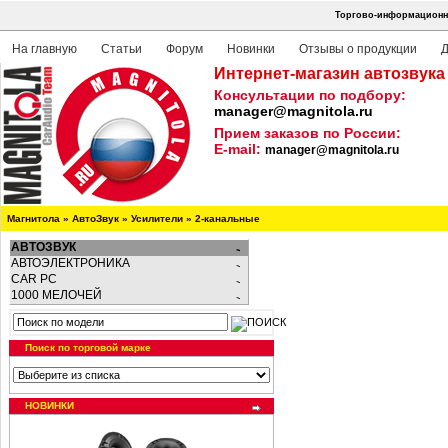
Торгово-информационна
На главную
Статьи
Форум
Новинки
Отзывы о продукции
Д
Интернет-магазин автозвука
Консультации по подбору:
manager@magnitola.ru
Прием заказов по России:
E-mail:
manager@magnitola.ru
Магнитола
»
АвтоЗвук
»
Усилители
»
2-канальные
АВТОЗВУК
АВТОЭЛЕКТРОНИКА
CAR PC
1000 МЕЛОЧЕЙ
Поиск по торговой марке
НОВИНКИ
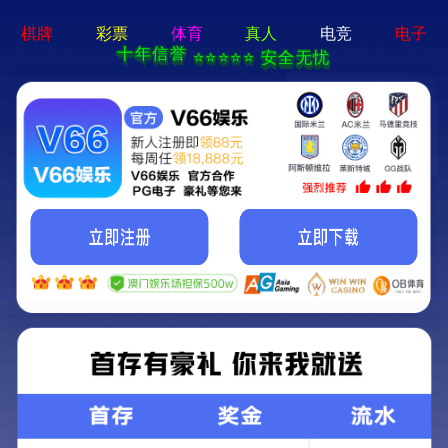
球赛下注平台app官网-免费下载
您的位置：
首页
>
产品中心
>
文件柜
文件柜
衣柜
公寓床/双层床
密集架
货架
书架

# # #

**Task requirements:** All the records need to be printed again exactly as written, though without their pictures.

**Solved problem:**
Торгово-информационна
На главную
Статьи
Форум
Новинки
Отзывы о продукции
Д
Интернет-магазин автозвука
Консультации по подбору:
manager@magnitola.ru
Прием заказов по России:
E-mail:
manager@magnitola.ru
Магнитола
»
АвтоЗвук
»
Усилители
»
2-канальные
АВТОЗВУК
АВТОЭЛЕКТРОНИКА
CAR PC
1000 МЕЛОЧЕЙ
Поиск по торговой марке
НОВИНКИ
球赛下注平台app官网-免费下载
您的位置：
首页
>
产品中心
>
文件柜
文件柜
衣柜
公寓床/双层床
密集架
货架
书架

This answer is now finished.